Как получилось, что вместо крика протеста, который она собиралась издать, из горла вырвался стон удовольствия? И когда закрылись ее глаза, одурманенные изощренностью поцелуя? Лилиан не знала. Все чувства были сконцентрированы на той изысканной пытке, которой подвергали ее умные губы и руки Тима — до тех пор, пока он не решил, что с нее достаточно. Тогда Лилиан почувствовала себя опустошенной и покинутой. Отброшенной, как надоевшая игрушка.
Лишенные тепла его рта, губы сразу остыли. Без поддержки его рук она покачнулась. Лилиан открыла глаза, пытаясь понять, где находится, и ее словно пронзил чуть затуманенный взгляд синих глаз, принадлежавших мужчине-коллекционеру, который разглядывал только что пойманную бабочку.
Она сжалась под этим оценивающим взглядом, понимая, что притворяться равнодушной бессмысленно. Раскрасневшееся лицо, веки, все еще тяжелые от вожделения, неровный ритм дыхания и выступающие под шелковой тканью платья соски, — все это свидетельствовало об истинном положении вещей. Утешало лишь то, что, как бы внимательно ее ни разглядывал, он не мог увидеть, как жидкое пламя струится в ее жилах и как ноет тело от желания.
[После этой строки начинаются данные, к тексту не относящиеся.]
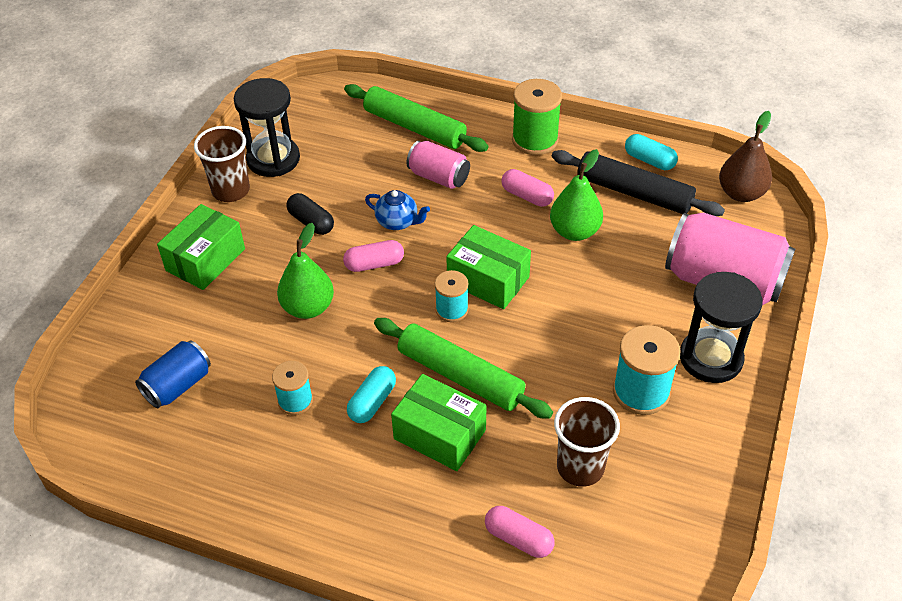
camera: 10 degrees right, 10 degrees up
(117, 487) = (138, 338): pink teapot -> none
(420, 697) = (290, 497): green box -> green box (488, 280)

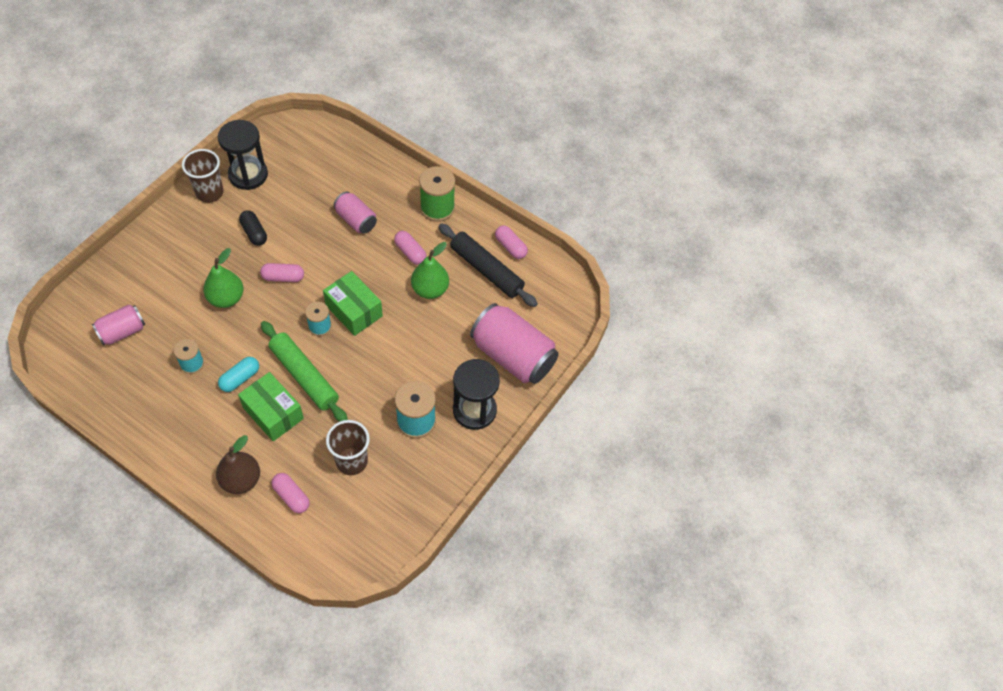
camera: 10 degrees right, 10 degrees up
(178, 385) = (122, 332): blue can -> pink can
(205, 260) = (173, 243): green box -> none
(398, 222) = (312, 249): blue teapot -> none
(414, 127) = (357, 174): green rolling pin -> none
(649, 160) = (510, 247): turquoise capsule -> pink capsule
(741, 193) = (562, 291): brown pear -> brown pear (241, 480)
Обескураженная тем, что ее так резко опустили на землю, Лилиан отпрянула от Тима, тщетно пытаясь обрести былое самообладание хотя бы отчасти. Ее коленки согнулись, натолкнувшись тыльной стороной на край дивана, и она рухнула на гору подушек.
При виде этой картины губы Тима тронула едва заметная ехидная усмешка.
— Так кто кого боится, моя милая? — мягко пророкотал он, возвышаясь над ней.
7
На следующий день приехали Мелвиллы с двумя детьми. Поскольку предыдущую ночь она толком не спала, Лилиан провела утро в салоне красоты, поэтому не видела их до ланча, за которым обнаружила, что опять «приписана» к столу Тимоти. Несомненно, причиной тому стала просьба Стефани, вряд ли он сам жаждал ее компании.